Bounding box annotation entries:
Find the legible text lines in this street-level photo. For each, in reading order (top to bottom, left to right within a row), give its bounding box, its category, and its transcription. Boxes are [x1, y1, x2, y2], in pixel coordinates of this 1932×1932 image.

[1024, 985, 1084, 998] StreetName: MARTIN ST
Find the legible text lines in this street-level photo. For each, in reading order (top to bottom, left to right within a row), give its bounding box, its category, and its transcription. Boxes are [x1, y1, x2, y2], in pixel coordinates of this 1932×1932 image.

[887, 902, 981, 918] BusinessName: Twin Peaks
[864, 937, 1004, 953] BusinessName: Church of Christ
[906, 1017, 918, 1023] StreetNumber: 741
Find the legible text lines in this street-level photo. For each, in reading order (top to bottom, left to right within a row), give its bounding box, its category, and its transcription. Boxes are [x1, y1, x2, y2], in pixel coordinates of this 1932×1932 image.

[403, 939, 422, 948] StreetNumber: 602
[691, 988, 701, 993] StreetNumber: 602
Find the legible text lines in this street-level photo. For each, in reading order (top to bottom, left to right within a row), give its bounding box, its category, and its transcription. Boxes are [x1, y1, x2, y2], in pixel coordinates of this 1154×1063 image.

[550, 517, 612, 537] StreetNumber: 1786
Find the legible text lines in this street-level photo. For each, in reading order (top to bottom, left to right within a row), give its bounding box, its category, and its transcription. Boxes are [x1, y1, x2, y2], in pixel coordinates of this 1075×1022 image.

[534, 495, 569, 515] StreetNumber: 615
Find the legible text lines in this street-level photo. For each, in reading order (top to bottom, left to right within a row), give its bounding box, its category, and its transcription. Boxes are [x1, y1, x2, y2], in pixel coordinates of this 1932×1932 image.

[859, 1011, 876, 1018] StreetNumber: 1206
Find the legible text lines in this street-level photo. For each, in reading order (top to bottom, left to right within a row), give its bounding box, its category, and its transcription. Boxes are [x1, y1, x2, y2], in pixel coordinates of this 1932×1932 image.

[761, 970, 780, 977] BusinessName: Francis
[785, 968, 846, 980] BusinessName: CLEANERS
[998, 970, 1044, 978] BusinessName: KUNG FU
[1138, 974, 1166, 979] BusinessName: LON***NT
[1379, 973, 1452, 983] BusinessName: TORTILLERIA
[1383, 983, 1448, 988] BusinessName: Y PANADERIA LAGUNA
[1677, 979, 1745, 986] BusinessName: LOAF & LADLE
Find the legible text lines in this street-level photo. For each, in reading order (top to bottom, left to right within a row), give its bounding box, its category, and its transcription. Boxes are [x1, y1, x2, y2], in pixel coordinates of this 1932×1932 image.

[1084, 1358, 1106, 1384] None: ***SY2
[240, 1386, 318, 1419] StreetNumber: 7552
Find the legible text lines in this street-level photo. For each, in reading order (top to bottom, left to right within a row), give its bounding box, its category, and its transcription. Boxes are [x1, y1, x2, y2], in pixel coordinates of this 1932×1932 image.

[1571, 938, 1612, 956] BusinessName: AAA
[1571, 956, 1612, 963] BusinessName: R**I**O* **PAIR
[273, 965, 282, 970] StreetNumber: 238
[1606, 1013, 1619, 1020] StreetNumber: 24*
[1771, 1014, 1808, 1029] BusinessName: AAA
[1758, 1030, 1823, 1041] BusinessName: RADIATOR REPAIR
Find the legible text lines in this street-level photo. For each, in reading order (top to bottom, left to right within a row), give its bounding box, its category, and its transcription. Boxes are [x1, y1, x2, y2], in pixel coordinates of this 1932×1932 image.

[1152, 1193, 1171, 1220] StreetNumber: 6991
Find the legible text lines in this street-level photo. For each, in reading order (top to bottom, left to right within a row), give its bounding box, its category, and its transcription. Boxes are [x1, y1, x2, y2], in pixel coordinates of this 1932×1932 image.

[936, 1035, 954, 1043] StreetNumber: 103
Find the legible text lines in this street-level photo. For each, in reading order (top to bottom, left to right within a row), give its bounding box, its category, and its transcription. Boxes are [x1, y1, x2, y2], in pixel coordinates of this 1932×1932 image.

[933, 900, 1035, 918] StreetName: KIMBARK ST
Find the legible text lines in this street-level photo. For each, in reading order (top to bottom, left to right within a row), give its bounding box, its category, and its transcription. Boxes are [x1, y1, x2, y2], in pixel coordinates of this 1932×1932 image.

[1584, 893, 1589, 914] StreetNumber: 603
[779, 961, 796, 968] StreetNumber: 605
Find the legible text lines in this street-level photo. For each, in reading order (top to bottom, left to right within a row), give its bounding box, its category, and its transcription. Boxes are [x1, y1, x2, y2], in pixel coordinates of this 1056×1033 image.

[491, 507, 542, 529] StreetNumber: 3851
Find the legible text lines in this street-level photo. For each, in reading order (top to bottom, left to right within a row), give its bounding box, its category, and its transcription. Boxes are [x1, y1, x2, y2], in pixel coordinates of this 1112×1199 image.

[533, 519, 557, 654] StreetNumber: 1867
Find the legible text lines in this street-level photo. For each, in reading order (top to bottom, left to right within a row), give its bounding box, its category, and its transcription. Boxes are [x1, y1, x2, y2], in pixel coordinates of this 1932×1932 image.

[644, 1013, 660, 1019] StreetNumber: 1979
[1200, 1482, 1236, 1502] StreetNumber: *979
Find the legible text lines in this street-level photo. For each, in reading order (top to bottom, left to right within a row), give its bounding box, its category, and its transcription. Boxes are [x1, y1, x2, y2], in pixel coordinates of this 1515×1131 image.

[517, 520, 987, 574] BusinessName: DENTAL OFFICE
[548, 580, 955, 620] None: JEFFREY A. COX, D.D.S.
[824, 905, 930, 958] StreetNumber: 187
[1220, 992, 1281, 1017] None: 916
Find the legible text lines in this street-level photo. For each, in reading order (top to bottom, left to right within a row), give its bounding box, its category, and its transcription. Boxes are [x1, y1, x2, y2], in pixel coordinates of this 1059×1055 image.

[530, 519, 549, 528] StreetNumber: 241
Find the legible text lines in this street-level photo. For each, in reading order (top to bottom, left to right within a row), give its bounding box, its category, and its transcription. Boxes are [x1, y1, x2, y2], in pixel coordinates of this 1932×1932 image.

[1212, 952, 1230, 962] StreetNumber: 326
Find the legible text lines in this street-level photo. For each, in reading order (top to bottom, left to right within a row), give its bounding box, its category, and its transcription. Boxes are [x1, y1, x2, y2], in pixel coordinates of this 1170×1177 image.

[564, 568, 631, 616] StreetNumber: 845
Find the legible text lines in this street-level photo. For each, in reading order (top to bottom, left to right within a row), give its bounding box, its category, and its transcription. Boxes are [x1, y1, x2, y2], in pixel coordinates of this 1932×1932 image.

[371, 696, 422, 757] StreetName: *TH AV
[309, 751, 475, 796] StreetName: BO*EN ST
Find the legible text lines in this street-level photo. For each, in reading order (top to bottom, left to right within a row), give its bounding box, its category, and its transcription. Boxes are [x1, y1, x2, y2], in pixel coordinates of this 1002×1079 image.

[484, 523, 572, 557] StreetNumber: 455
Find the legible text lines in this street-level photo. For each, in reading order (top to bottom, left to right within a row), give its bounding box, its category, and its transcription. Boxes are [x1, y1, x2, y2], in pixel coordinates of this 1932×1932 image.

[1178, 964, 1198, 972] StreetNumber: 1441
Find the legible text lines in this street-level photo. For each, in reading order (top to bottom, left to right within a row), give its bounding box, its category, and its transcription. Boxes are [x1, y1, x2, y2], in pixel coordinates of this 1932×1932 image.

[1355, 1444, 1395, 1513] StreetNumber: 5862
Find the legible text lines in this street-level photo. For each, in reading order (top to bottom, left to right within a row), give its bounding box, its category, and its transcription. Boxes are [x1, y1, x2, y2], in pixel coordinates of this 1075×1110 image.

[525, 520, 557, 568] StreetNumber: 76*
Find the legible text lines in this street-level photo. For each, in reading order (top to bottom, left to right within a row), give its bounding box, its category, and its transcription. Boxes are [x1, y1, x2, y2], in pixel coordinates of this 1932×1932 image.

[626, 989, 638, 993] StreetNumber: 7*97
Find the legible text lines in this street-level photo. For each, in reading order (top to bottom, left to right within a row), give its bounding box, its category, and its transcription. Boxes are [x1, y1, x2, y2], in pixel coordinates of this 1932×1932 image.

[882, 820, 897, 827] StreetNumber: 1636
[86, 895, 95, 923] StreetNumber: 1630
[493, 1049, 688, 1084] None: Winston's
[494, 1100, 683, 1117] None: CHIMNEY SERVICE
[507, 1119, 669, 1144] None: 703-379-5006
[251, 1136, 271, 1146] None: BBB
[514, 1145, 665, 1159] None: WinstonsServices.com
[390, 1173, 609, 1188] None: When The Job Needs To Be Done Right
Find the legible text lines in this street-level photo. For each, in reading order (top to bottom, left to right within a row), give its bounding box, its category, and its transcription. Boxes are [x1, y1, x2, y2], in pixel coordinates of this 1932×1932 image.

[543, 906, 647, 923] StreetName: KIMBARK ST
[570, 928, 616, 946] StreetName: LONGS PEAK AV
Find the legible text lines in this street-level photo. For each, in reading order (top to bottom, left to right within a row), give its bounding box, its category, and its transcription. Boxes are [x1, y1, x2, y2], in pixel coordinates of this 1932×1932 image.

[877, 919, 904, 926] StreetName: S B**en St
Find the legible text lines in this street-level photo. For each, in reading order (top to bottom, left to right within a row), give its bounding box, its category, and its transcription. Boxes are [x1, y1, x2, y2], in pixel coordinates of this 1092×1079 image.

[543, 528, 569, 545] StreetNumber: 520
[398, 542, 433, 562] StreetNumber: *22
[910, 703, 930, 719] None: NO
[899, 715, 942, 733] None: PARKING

EXERCISE DETAILS –
Turn the entries above, starting at the line that contains "this 1092×1079 image." and ending at the final line of the entries, into a numbered list with blank lines omitted.

CORRECT RESPONSE –
1. Find the legible text lines in this street-level photo. For each, in reading order (top to bottom, left to right within a row), give its bounding box, its category, and its transcription. Boxes are [x1, y1, x2, y2], in pixel coordinates of this 1092×1079 image.
2. [543, 528, 569, 545] StreetNumber: 520
3. [398, 542, 433, 562] StreetNumber: *22
4. [910, 703, 930, 719] None: NO
5. [899, 715, 942, 733] None: PARKING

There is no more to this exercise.